International Depository Receipts - ADR, GDR, IDR
Questions about American Depository Receipts (ADRs), Global Depository Receipts (GDRs), and Indian Depository Receipts (IDRs) including their features, advantages, disadvantages, and regulatory requirements.
Questions
What is/are the eligibility criteria of foreign issuing company to issue Indian Depository Receipts (IDRs)?
- Preissue paidup capital and free reserves of at least US$ 50 million
- A continuous trading record or history on a stock exchange
- Listed in home country and not been prohibited to issue securities
- All of the above
American depository receipt fee varies from one cent to ___ cents per share depending upon the ADR amount and its timing.
- Four
- Three
- Five
- Ten
GDRs are usually denominated in U.S. dollars.
- True
- False
What are the requirements for investing in IDRs?

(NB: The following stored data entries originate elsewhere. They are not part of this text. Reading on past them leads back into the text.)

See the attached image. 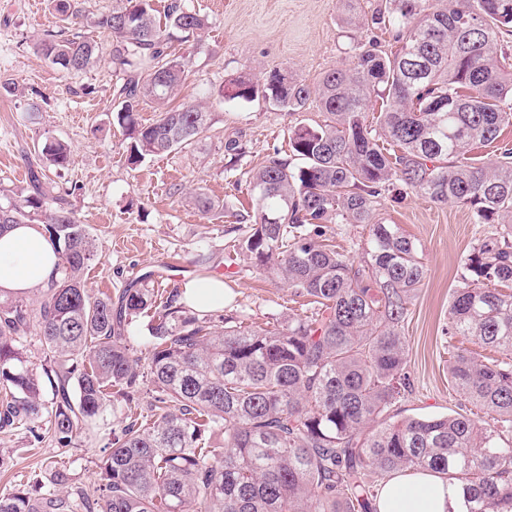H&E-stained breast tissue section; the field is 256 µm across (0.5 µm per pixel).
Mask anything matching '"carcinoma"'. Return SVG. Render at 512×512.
<instances>
[{
	"label": "carcinoma",
	"instance_id": "cac0c4a2",
	"mask_svg": "<svg viewBox=\"0 0 512 512\" xmlns=\"http://www.w3.org/2000/svg\"><path fill=\"white\" fill-rule=\"evenodd\" d=\"M371 23L395 32L400 48L350 43L352 64L311 86L274 72L258 83L241 75L229 100L261 96L299 112L314 100L325 114L289 129L292 158H267L249 174L255 209L233 213L250 230L241 252L294 292L311 314L273 326L243 327L200 318L165 302L144 358L132 354L124 317L156 303L155 289L129 285L110 294L84 286L94 239L72 212L47 205L39 180L12 207L0 206V232L47 226L58 244L59 278L36 304L0 296V427L58 444L97 435L107 409H132L140 377L153 386L156 420L110 432L98 479L72 482L52 464L26 486L0 493V512H377L386 479L433 472L455 485L453 512H512V363H485L458 350L448 364L456 390L493 416L398 417L408 385L404 322L425 270L419 247L378 218L390 186L456 203L475 224H498L462 263L448 310V335L512 353V148L482 164L468 156L512 125V0H378ZM95 24L113 40L124 73L115 121L130 139L127 161L192 144L209 128L203 102L171 106L187 76L167 29L200 30L205 19L174 2L165 24L151 0H125ZM103 44L49 34L41 55L68 72L86 69ZM161 112L139 123L140 100ZM379 116L369 120L373 103ZM396 146L384 151L380 142ZM57 139L41 156L69 162ZM277 223L270 224L265 216ZM329 224H366L359 260L317 242ZM36 328L50 404L27 366L22 338ZM145 362L147 372L140 369Z\"/></svg>",
	"mask_w": 512,
	"mask_h": 512
}]
</instances>
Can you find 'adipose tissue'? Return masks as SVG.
<instances>
[{"label":"adipose tissue","instance_id":"ef3b65f1","mask_svg":"<svg viewBox=\"0 0 512 512\" xmlns=\"http://www.w3.org/2000/svg\"><path fill=\"white\" fill-rule=\"evenodd\" d=\"M59 255L43 225L17 224L0 234V294L24 295L58 276ZM454 487L431 473L396 477L383 488L378 512H448Z\"/></svg>","mask_w":512,"mask_h":512}]
</instances>
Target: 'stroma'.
Masks as SVG:
<instances>
[{
  "label": "stroma",
  "instance_id": "stroma-1",
  "mask_svg": "<svg viewBox=\"0 0 512 512\" xmlns=\"http://www.w3.org/2000/svg\"><path fill=\"white\" fill-rule=\"evenodd\" d=\"M183 2L206 24L190 35L176 33L171 42L172 52L188 62L178 100L206 101L211 124L191 145L134 167L126 161L127 142L114 120L122 75L109 58L80 72L58 69L34 48L45 33L63 27L50 0H0V205L27 194L30 165L45 140L69 144L68 165L43 169L42 180L96 240L97 253L83 275L86 288L113 295L140 280L158 293L157 306L125 323L128 343L140 358L158 305L180 296L190 280L221 275L230 263L238 274L224 281L221 317L263 327L312 310L308 298L294 296L287 283L240 252L248 226L233 215L255 207L248 172L268 155L288 157L289 128L322 122L324 114L313 103L291 115L260 98L226 100L220 95L224 85L245 74L261 81L273 71L313 85L327 70L349 65L352 38L374 39L389 51L398 47L391 32L371 24L376 0H359L353 24L345 21L339 0ZM231 138L242 144L235 157L224 149ZM196 193L214 201L215 210L200 211L192 199ZM378 213L416 241L425 267L404 326L411 389L396 409L403 416L473 413L474 405L448 379V363L462 346L461 337L448 334V309L460 284L462 257L496 227L472 223L465 207L415 193L386 195ZM101 446L98 439L66 447L37 443L23 428H0V448L25 451L12 471L0 474V492L26 484L48 461L64 465L73 482L90 484Z\"/></svg>",
  "mask_w": 512,
  "mask_h": 512
}]
</instances>
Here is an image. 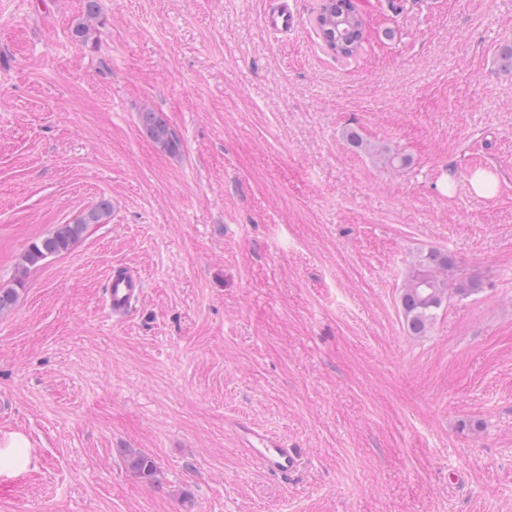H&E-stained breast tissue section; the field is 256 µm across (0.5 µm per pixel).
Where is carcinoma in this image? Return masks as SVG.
<instances>
[{
	"label": "carcinoma",
	"instance_id": "obj_1",
	"mask_svg": "<svg viewBox=\"0 0 512 512\" xmlns=\"http://www.w3.org/2000/svg\"><path fill=\"white\" fill-rule=\"evenodd\" d=\"M318 34L326 48L344 60L354 58L362 47L364 26L355 0H325L314 19ZM101 25L99 0H84V12L71 36L74 41L86 44L97 39V26ZM140 125L146 135L161 148L174 152L180 140L160 113L149 108L140 112ZM387 167H405L409 158L398 150L386 149L380 153ZM111 214L110 202L100 201L72 224H61L51 234L34 242L22 254V269L36 267L41 262L67 252L82 236L88 224H104ZM454 264L451 255L430 250L410 263L407 277L400 291V304L409 333L425 335L436 311L448 301V291L458 297H467L480 290L475 281L448 283V269ZM127 466L141 478L156 481L158 468L155 460L141 452H131L126 457Z\"/></svg>",
	"mask_w": 512,
	"mask_h": 512
}]
</instances>
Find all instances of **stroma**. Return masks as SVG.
I'll return each mask as SVG.
<instances>
[{"label":"stroma","mask_w":512,"mask_h":512,"mask_svg":"<svg viewBox=\"0 0 512 512\" xmlns=\"http://www.w3.org/2000/svg\"><path fill=\"white\" fill-rule=\"evenodd\" d=\"M276 2L100 0L82 45L83 0H0V285L112 205L0 315V439L35 457L0 512H512V0H359L350 63L320 0H290L285 36L262 24ZM432 249L482 288L414 336L400 289ZM117 263L145 280L119 322ZM240 422L298 470L263 471ZM99 0H84V12L81 21L77 22L72 30L71 36L74 41L80 44H87L97 39L96 26L101 25ZM140 125L146 135L164 150L175 152L180 145L176 133L159 112L146 108L140 112ZM472 191L480 197H491L497 188L496 176L487 170H477L470 178ZM111 214L109 201L102 200L73 224H60L51 234L34 242L22 254L19 265L25 271L67 252L82 236L87 224H104ZM235 433L241 447L254 457L264 471L288 478L296 470V452L280 439L247 423H239ZM127 466L141 478L156 481L158 468L155 460L141 452H131L126 457Z\"/></svg>","instance_id":"35a3bbf8"}]
</instances>
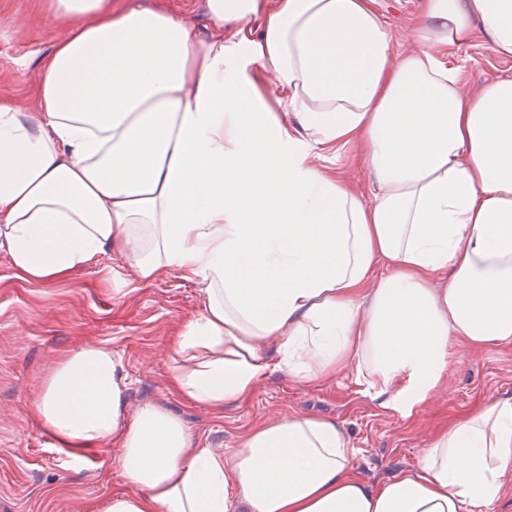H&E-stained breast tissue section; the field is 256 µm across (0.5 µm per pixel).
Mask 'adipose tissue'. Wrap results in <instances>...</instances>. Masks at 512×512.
<instances>
[{
  "label": "adipose tissue",
  "instance_id": "obj_1",
  "mask_svg": "<svg viewBox=\"0 0 512 512\" xmlns=\"http://www.w3.org/2000/svg\"><path fill=\"white\" fill-rule=\"evenodd\" d=\"M190 12L47 0L65 30L27 110L0 98V251L46 284L121 259L206 286L171 384L213 407L272 372L354 373L406 418L448 346L512 342V77L471 90L456 50L512 59V0H422L406 47L374 0H205ZM351 147L363 198L328 161ZM104 346L67 354L38 413L71 452L111 439L106 512H492L512 481V397L486 395L418 463L370 483L333 419L256 426L228 457L125 410Z\"/></svg>",
  "mask_w": 512,
  "mask_h": 512
}]
</instances>
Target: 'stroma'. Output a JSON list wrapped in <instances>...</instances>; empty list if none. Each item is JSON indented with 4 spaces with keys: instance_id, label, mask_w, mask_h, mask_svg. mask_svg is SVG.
<instances>
[{
    "instance_id": "35a3bbf8",
    "label": "stroma",
    "mask_w": 512,
    "mask_h": 512,
    "mask_svg": "<svg viewBox=\"0 0 512 512\" xmlns=\"http://www.w3.org/2000/svg\"><path fill=\"white\" fill-rule=\"evenodd\" d=\"M43 0H0V97L26 109L39 63L63 36L46 19ZM460 81L473 88L512 75L481 42L457 52ZM204 285L175 272L133 281L117 260L47 284L15 275L0 253V512H104L126 484L117 443L85 449L72 463L56 439L40 435L36 405L44 382L67 354L105 346L127 375V413L150 403L179 417L198 447L230 455L260 423L316 416L343 423L357 450V471L369 482L416 465L434 433L495 391L512 394V343L452 347L448 370L429 399L406 419L380 410L353 375L301 383L288 372L270 375L248 398L221 408L196 403L171 384L172 343L204 301Z\"/></svg>"
}]
</instances>
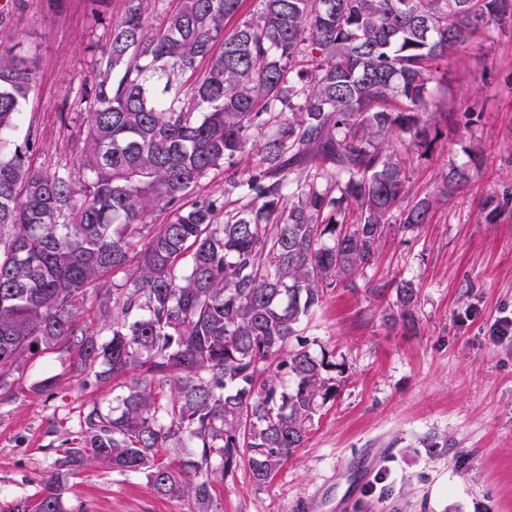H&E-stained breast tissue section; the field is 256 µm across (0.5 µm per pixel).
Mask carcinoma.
<instances>
[{
	"label": "carcinoma",
	"instance_id": "carcinoma-1",
	"mask_svg": "<svg viewBox=\"0 0 512 512\" xmlns=\"http://www.w3.org/2000/svg\"><path fill=\"white\" fill-rule=\"evenodd\" d=\"M241 0H124L79 95L81 148L49 172L17 136L36 82L32 58L0 28V401L30 355L63 346L87 381L135 372L119 412L93 407L67 464L144 473L154 490L216 512L213 482L244 467L268 483L335 396L336 364L302 340L326 291L353 285L388 229L428 224L441 194L409 199L413 156L455 113L441 61L512 0H260L224 34ZM228 193L191 199L242 155ZM164 224H149L156 212ZM392 291L415 326L419 288ZM96 317L83 321L85 303ZM111 338L99 341L100 328ZM174 375L165 397L155 380ZM186 448L177 470L155 464ZM10 512H62L59 478Z\"/></svg>",
	"mask_w": 512,
	"mask_h": 512
}]
</instances>
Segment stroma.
<instances>
[{
  "label": "stroma",
  "instance_id": "obj_1",
  "mask_svg": "<svg viewBox=\"0 0 512 512\" xmlns=\"http://www.w3.org/2000/svg\"><path fill=\"white\" fill-rule=\"evenodd\" d=\"M0 19L38 81L24 107L37 163L48 170L77 151L84 120L76 106L91 71L87 0H15ZM485 36L459 51L450 68L448 109L456 125L429 155L415 159L412 195H435L440 176L466 164L471 185L449 195L430 223L391 231L356 287L328 289L304 325L315 354L333 362L336 394L319 406L305 442L265 486L237 468L214 483L217 512H336L368 449L385 456L356 512H512V19H489ZM420 288L416 331L390 322L373 286L398 278ZM54 377V396L35 386ZM124 378L81 383L63 348L38 352L15 373V394L0 402V512L36 501L60 478L64 512H190L188 502L153 490L145 475L101 464L70 470L62 442L92 406L111 412Z\"/></svg>",
  "mask_w": 512,
  "mask_h": 512
}]
</instances>
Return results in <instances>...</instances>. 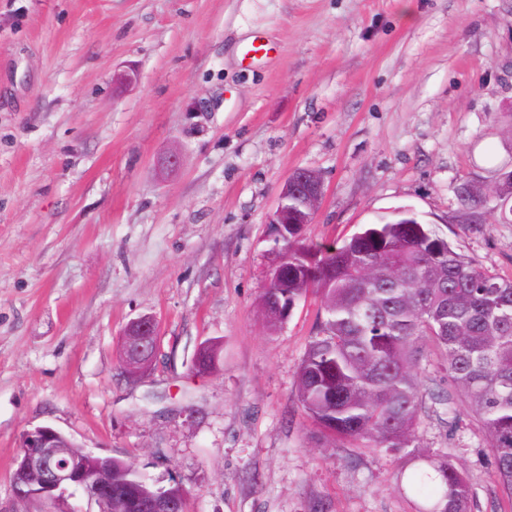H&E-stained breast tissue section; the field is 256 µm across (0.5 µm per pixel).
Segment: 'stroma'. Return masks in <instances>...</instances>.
Masks as SVG:
<instances>
[{
    "instance_id": "obj_1",
    "label": "stroma",
    "mask_w": 512,
    "mask_h": 512,
    "mask_svg": "<svg viewBox=\"0 0 512 512\" xmlns=\"http://www.w3.org/2000/svg\"><path fill=\"white\" fill-rule=\"evenodd\" d=\"M298 168L324 184L307 240L403 206L512 278V0H0V512H59L9 487L43 425L182 483L187 512H416L404 455L327 436L298 401L318 301L273 334L255 307ZM144 313L158 354L133 382L119 346ZM418 376L419 448L462 468L472 512H512L443 356ZM221 348L219 340L209 339L200 343L193 357V369L200 374L212 372L217 366ZM210 365H213V369H209Z\"/></svg>"
}]
</instances>
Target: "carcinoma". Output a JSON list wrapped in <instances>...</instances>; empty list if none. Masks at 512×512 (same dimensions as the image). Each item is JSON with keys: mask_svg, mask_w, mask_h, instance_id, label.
Wrapping results in <instances>:
<instances>
[{"mask_svg": "<svg viewBox=\"0 0 512 512\" xmlns=\"http://www.w3.org/2000/svg\"><path fill=\"white\" fill-rule=\"evenodd\" d=\"M321 313L297 372L299 402L325 434L391 448L413 459L401 489L417 512H471L473 492L446 456L417 453L423 347L445 358L456 400L477 422L499 492L512 504V278L474 266L407 210L381 216L342 242L311 243L288 225V256L258 307L277 330L308 294ZM112 469V512L157 499L182 505L187 490L161 485L132 463L86 457L85 472Z\"/></svg>", "mask_w": 512, "mask_h": 512, "instance_id": "obj_1", "label": "carcinoma"}]
</instances>
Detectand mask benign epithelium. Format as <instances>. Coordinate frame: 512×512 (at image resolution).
<instances>
[{"label":"benign epithelium","mask_w":512,"mask_h":512,"mask_svg":"<svg viewBox=\"0 0 512 512\" xmlns=\"http://www.w3.org/2000/svg\"><path fill=\"white\" fill-rule=\"evenodd\" d=\"M323 196V182L312 170H295L283 185L277 205L269 221L276 241L288 239L285 227L290 224H310L315 204ZM159 324L155 316L144 314L132 319L125 328L120 362L130 376H139L152 365L157 355ZM222 343L209 339L200 343L193 357V369L206 374L209 366L217 365ZM21 454L15 459L12 483L15 491L25 496L37 485L49 493V498L63 503L78 491L98 506L97 512H112V473L107 471L90 480L83 477L82 457L69 448L70 438L50 426H37L26 431L20 441Z\"/></svg>","instance_id":"7a95c632"}]
</instances>
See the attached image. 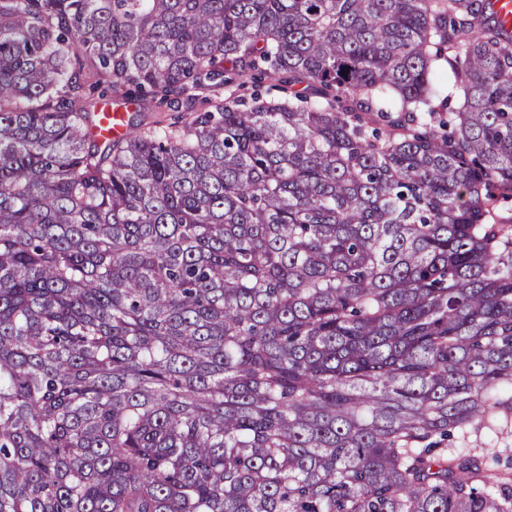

- IDRs can be purchased by any person who is resident in India as defined under FEMA.
- Minimum application amount in an IDR issue shall be Rs. 20,000.
- Investments by Indian companies in IDRs shall not exceed the investment limits.
- All of the above
Issue of Global Depository Receipt is one of the most popular ways to tap the global equity markets.
- True
- False
Feature(s) of Global Depository Receipts is/are _______.
- GDRs are issued to investors in more than one country.
- GDRs are issued to investors by the depository bank.
- GDR holders are entitled to all corporate benefits available to equity holders.
- All of the above
Identify the advantage(s) of GDRs.
- GDR provides access to foreign capital markets.
- GDR can be freely transferred.
- GDR saves the taxes of an investor.
- All of the above
____ is a foreign currency denominated derivative instrument in the form of depository receipt created outside India and issued to non-resident investors.
- IDR
- SDR
- GDR
- ADR
Which are the intermediaries involved in issuance of IDRs?
- Overseas Custodian Bank
- Domestic Depository
- Merchant Banker registered with SEBI
- All of the above
American Depository Receipt (ADR) is a certified negotiable instrument issued by an American bank suggesting the number of shares of a foreign company that can be traded in U.S. financial markets.
- True
- False
The regulatory body ________ introduced the concept of ADR.
- Securities Exchange Commission (SEC)
- SEBI
- RBI
- Imperial Bank
_____ is/are the disadvantage(s) of Global Depository Receipts.
- Dividends are paid in domestic countrys currency which is subject to volatility in the forex market.
- It is mostly beneficial to High Net-Worth Individual (HNI) investors.
- GDR is one of the expensive sources of finance.
- All of the above
Which is the next step of GDR mechanism, after the overseas depository bank enter into a custodian agreement with the domestic custodian of such company?
- On the instruction of domestic custodian, the overseas depository bank issues shares to foreign investors.
- The domestic custodian holds the equity shares of the company.
- The domestic company enters into an agreement with the overseas depository bank for the purpose of issue of GDR.
- The whole process is carried out under strict guidelines.
Depository bank has right to issue one GDR certificate for _______ shares.
- 2 to 10
- 3 to 5
- 4 to 8
- 5 to 10
GDRs can not be directly issued to foreign investors.